Toujours "pas d'explication" pour le policier, qui n'a "aucun souvenir" de l'audition.
H. ne témoignera pas au procès
Aujourd'hui, un conjoint mis en cause pour violences conjugales est systématiquement placé en garde à vue, mais à l'époque "c'était à l'appréciation" du fonctionnaire.
"Rétrospectivement, on se dit que c’est une procédure ratée… Quand on sait que le 14 juillet au soir il va commettre un attentat de masse et tuer 86 personnes", insiste le président.
H. ne témoignera pas au procès, son état ayant été jugé incompatible avec son audition. Entendue en 2017, elle expliquait être suivie pour dépression et avoir "pris un avocat" pour "changer de nom". À cette occasion, elle donnait de nouveaux détails éclairants sur la personnalité de son mari.
"Sa préoccupation principale était le sexe"
"Sa préoccupation principale était le sexe. Il lui arrivait d’exiger de moi cinq relations sexuelles par jour", assurait-elle.
Lors d'une autre audition, en 2019, elle affirmait être tombée enceinte de son troisième enfant après un viol, alors qu'ils étaient en instance de divorce.
"Alors que j’étais enceinte de ma seconde fille, il a pris un bâton, l’a cassé en deux et est entré en moi.
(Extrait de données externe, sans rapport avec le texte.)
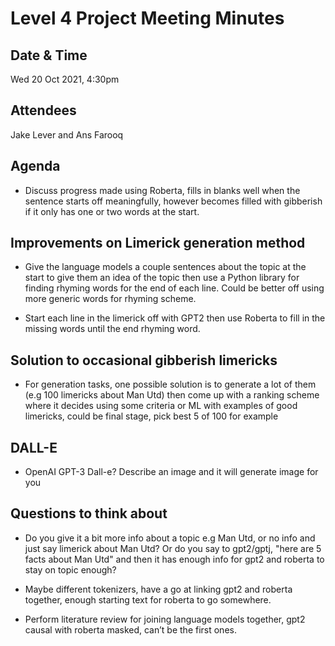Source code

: # Level 4 Project Meeting Minutes

## Date & Time
Wed 20 Oct 2021, 4:30pm

## Attendees
Jake Lever and Ans Farooq

## Agenda

* Discuss progress made using Roberta, fills in blanks well when the sentence starts off meaningfully, however becomes filled with gibberish if it only has one or two words at the start.

## Improvements on Limerick generation method 

* Give the language models a couple sentences about the topic at the start to give them an idea of the topic then use a Python library for finding rhyming words for the end of each line. Could be better off using more generic words for rhyming scheme.

* Start each line in the limerick off with GPT2 then use Roberta to fill in the missing words until the end rhyming word.

## Solution to occasional gibberish limericks
* For generation tasks, one possible solution is to generate a lot of them (e.g 100 limericks about Man Utd) then come up with a ranking scheme where it decides using some criteria or ML with examples of good limericks, could be final stage, pick best 5 of 100 for example

## DALL-E
* OpenAI GPT-3 Dall-e? Describe an image and it will generate image for you

## Questions to think about
* Do you give it a bit more info about a topic e.g Man Utd, or no info and just say limerick about Man Utd? Or do you say to gpt2/gptj, "here are 5 facts about Man Utd" and then it has enough info for gpt2 and roberta to stay on topic enough?

* Maybe different tokenizers, have a go at linking gpt2 and roberta together, enough starting text for roberta to go somewhere.

* Perform literature review for joining language models together, gpt2 causal with roberta masked, can’t be the first ones.
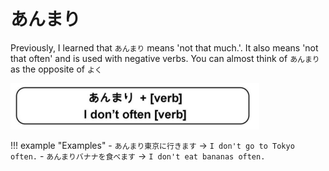 # あんまり

Previously, I learned that `あんまり` means 'not that much.'. It also means 'not that often' and is used with negative verbs. You can almost think of `あんまり` as the opposite of `よく`

![あんまり](../../../assets/images/あんまり.png)

!!! example "Examples"
    - `あんまり東京に行きます` → `I don't go to Tokyo often.`
    - `あんまりバナナを食べます` → `I don't eat bananas often.`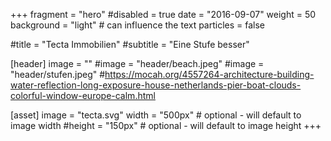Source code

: +++
fragment = "hero"
#disabled = true
date = "2016-09-07"
weight = 50
background = "light" # can influence the text <colgroup></colgroup>
particles = false

#title = "Tecta Immobilien"
#subtitle = "Eine Stufe besser"

[header]
  image = ""
  #image = "header/beach.jpeg"
  #image = "header/stufen.jpeg"
  #https://mocah.org/4557264-architecture-building-water-reflection-long-exposure-house-netherlands-pier-boat-clouds-colorful-window-europe-calm.html

[asset]
  image = "tecta.svg"
  width = "500px" # optional - will default to image width
  #height = "150px" # optional - will default to image height
+++
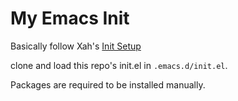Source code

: # My Emacs Init

Basically follow Xah's [Init Setup](http://ergoemacs.org/emacs/emacs_init_index.html)

clone and load this repo's init.el in `.emacs.d/init.el`.

Packages are required to be installed manually.
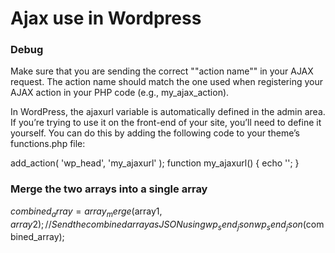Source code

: # Ajax use in Wordpress

### Debug
Make sure that you are sending the correct ""action name"" in your AJAX request. 
The action name should match the one used when registering your AJAX action in your PHP code (e.g., my_ajax_action).

In WordPress, the ajaxurl variable is automatically defined in the admin area. If you’re trying to use it on the front-end of your site, you’ll need to define it yourself. You can do this by adding the following code to your theme’s functions.php file:

add_action( 'wp_head', 'my_ajaxurl' );
function my_ajaxurl() {
   echo '<script type="text/javascript">
           var ajaxurl = "' . admin_url('admin-ajax.php') . '";
         </script>';
}
   
### Merge the two arrays into a single array

$combined_array = array_merge($array1, $array2);
// Send the combined array as JSON using wp_send_json
wp_send_json($combined_array);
Il aurait pu tuer ma fille, évoquait-elle. Il aimait le mal. (...) Il aimait voir le sang couler. C'était un monstre, même le diable s’est inspiré de lui."
Avant d'ajouter: "Quand je lui disais après nos disputes que j’allais partir, il me disait qu’il me jetterait du 12e étage avec ma fille, et qu’il sauterait après, qu’il n’avait pas peur de mourir. Peut-être qu’il a voulu tuer tout le monde pour ne pas mourir seul".